Copy out every line of text in the records below word for word, without the pictures.

══ Provided records ══

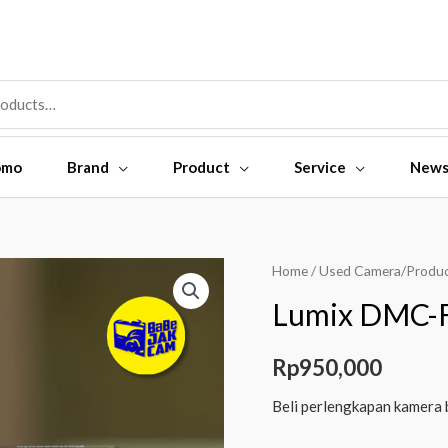
omo
Brand
Product
Service
New
Home
/
Used Camera/Produ
Lumix DMC-F
Rp
950,000
Beli perlengkapan kamera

═══

Exercise result
omo
Brand
Product
Service
New
Home
/
Used Camera/Produ
Lumix DMC-F
Rp
950,000
Beli perlengkapan kamera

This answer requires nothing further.